Each line of the listing below must be retyped exactly, with images left out.

> **RECORD EXTRACTS**:
<<<<
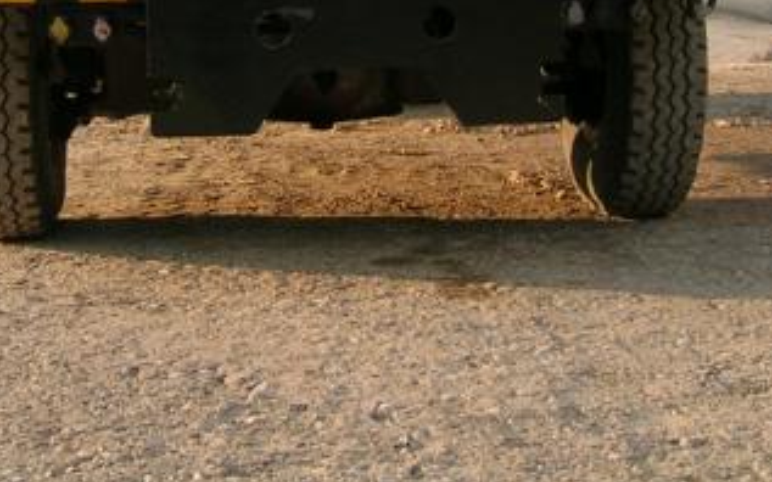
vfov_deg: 16.7
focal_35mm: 75
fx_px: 1578
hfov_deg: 27.4
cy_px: -80
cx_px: 302
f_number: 2.8
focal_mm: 5.4
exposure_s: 1/221
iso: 50
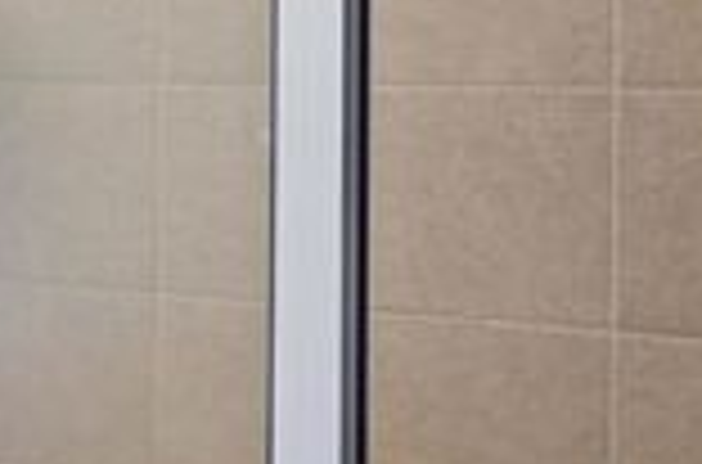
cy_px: 61
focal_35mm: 68
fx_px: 1322
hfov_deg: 27.9
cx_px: -2
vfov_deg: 19.6
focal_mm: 10
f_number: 4.5
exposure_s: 1/10
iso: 400
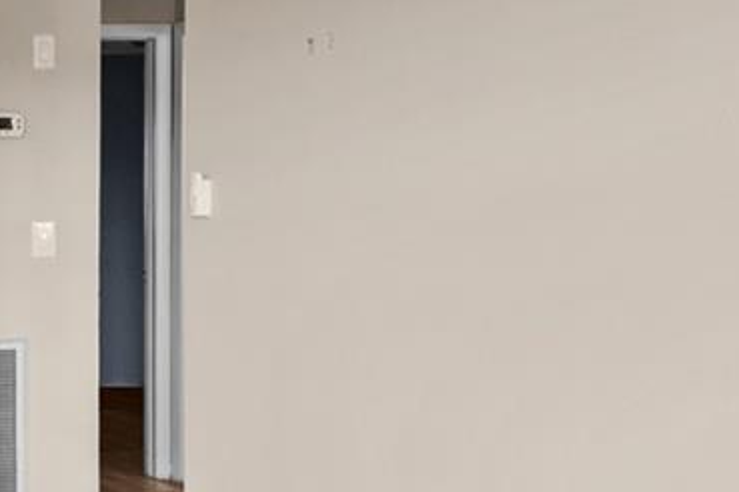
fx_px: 1334
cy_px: 166
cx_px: -403
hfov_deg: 23.8
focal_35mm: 65
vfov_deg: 20.9
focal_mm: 10
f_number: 7.1
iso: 100
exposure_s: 1/3
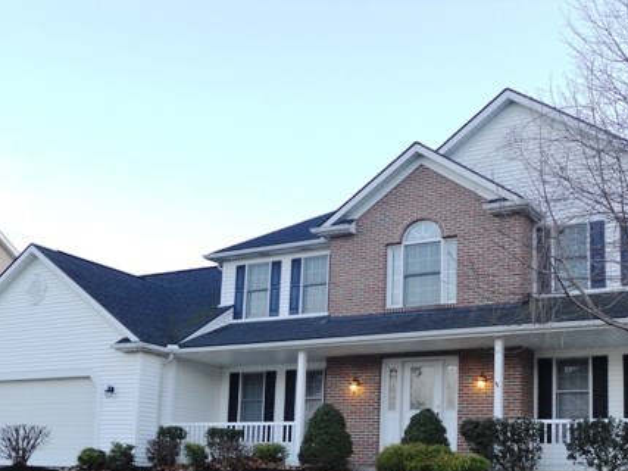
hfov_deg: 39.5
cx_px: 375
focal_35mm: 48
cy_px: 352
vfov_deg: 29.8
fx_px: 871
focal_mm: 5.8
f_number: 3.5
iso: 80
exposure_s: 1/40
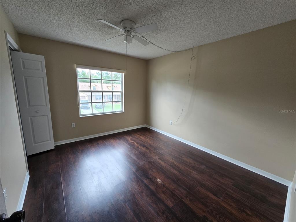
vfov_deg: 89.9
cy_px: 111
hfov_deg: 106.2
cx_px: 148
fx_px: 111
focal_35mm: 13
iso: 100
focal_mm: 2.2
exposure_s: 1/120
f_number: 2.2
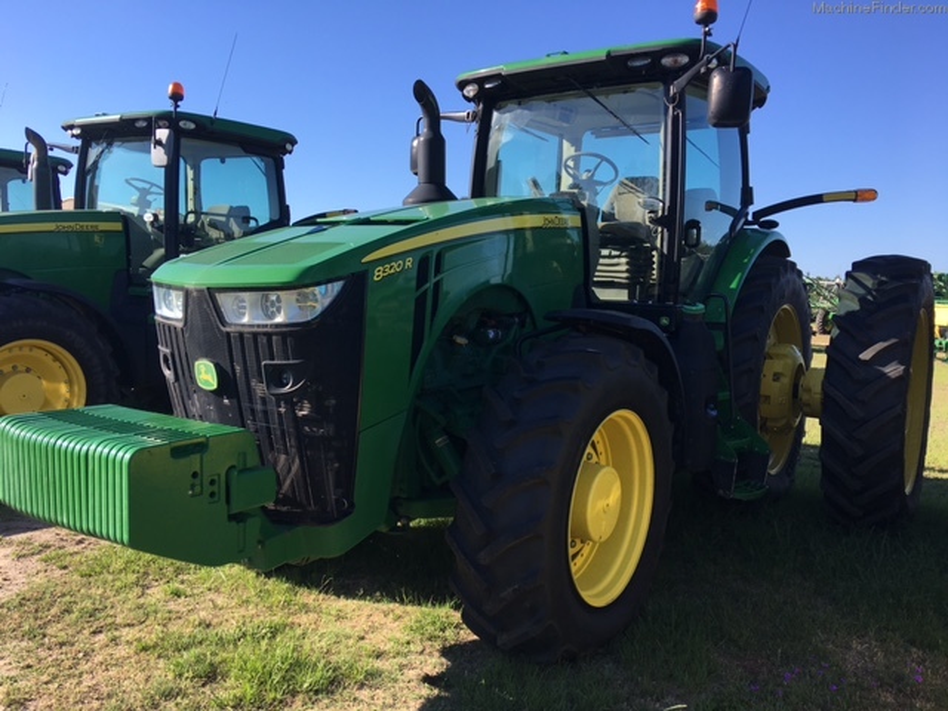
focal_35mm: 29
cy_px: 356
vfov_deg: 48.2
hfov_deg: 61.7
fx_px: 794
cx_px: 474
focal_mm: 4.15
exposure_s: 1/693
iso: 25
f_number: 2.2
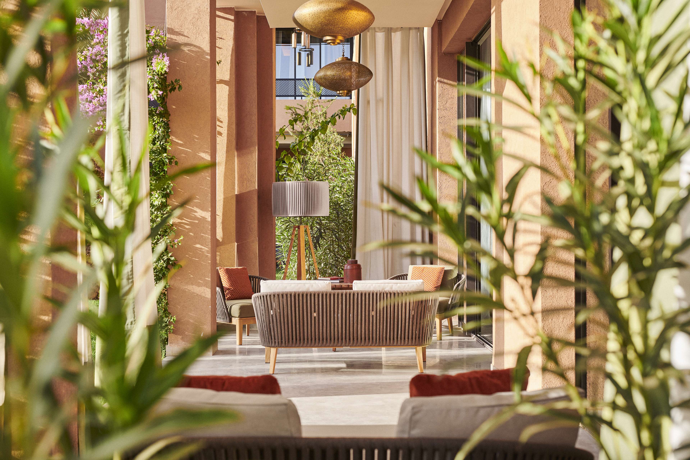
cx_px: 345
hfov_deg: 39.6
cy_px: 230
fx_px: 958
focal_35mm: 50
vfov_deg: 27.0
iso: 100
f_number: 5.6
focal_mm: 50
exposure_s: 1/125
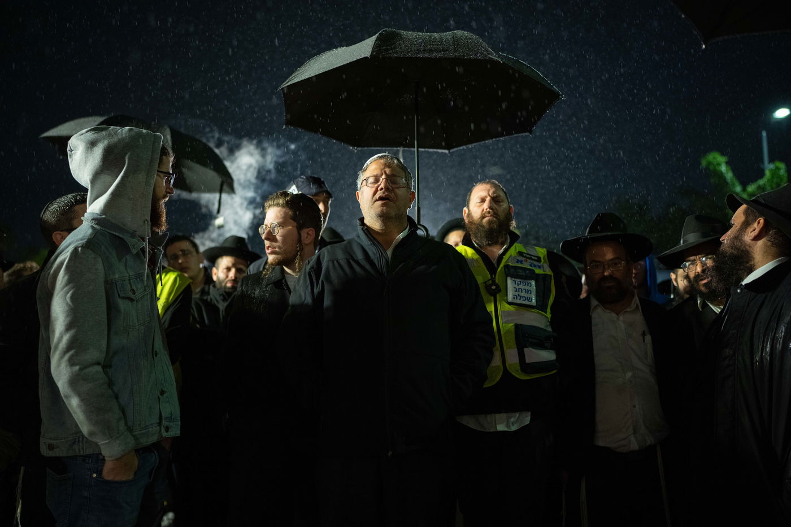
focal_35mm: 35
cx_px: 396
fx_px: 769
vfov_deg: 37.8
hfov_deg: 54.4
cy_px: 264
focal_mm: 35
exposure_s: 1/320
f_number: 1.6
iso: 3200
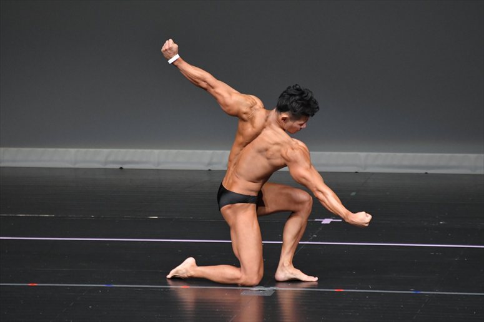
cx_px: 242
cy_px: 161
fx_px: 6047
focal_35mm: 450
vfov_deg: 3.1
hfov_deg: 4.6
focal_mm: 300
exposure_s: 1/400
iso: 4000
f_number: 5.6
>>>>
> **TASK RESPONSE**:
vfov_deg: 16.7
focal_35mm: 75
fx_px: 1578
hfov_deg: 27.4
cy_px: -80
cx_px: 302
f_number: 2.8
focal_mm: 5.4
exposure_s: 1/221
iso: 50
cy_px: 61
focal_35mm: 68
fx_px: 1322
hfov_deg: 27.9
cx_px: -2
vfov_deg: 19.6
focal_mm: 10
f_number: 4.5
exposure_s: 1/10
iso: 400
fx_px: 1334
cy_px: 166
cx_px: -403
hfov_deg: 23.8
focal_35mm: 65
vfov_deg: 20.9
focal_mm: 10
f_number: 7.1
iso: 100
exposure_s: 1/3
hfov_deg: 39.5
cx_px: 375
focal_35mm: 48
cy_px: 352
vfov_deg: 29.8
fx_px: 871
focal_mm: 5.8
f_number: 3.5
iso: 80
exposure_s: 1/40
vfov_deg: 89.9
cy_px: 111
hfov_deg: 106.2
cx_px: 148
fx_px: 111
focal_35mm: 13
iso: 100
focal_mm: 2.2
exposure_s: 1/120
f_number: 2.2
focal_35mm: 29
cy_px: 356
vfov_deg: 48.2
hfov_deg: 61.7
fx_px: 794
cx_px: 474
focal_mm: 4.15
exposure_s: 1/693
iso: 25
f_number: 2.2
cx_px: 345
hfov_deg: 39.6
cy_px: 230
fx_px: 958
focal_35mm: 50
vfov_deg: 27.0
iso: 100
f_number: 5.6
focal_mm: 50
exposure_s: 1/125
focal_35mm: 35
cx_px: 396
fx_px: 769
vfov_deg: 37.8
hfov_deg: 54.4
cy_px: 264
focal_mm: 35
exposure_s: 1/320
f_number: 1.6
iso: 3200
cx_px: 242
cy_px: 161
fx_px: 6047
focal_35mm: 450
vfov_deg: 3.1
hfov_deg: 4.6
focal_mm: 300
exposure_s: 1/400
iso: 4000
f_number: 5.6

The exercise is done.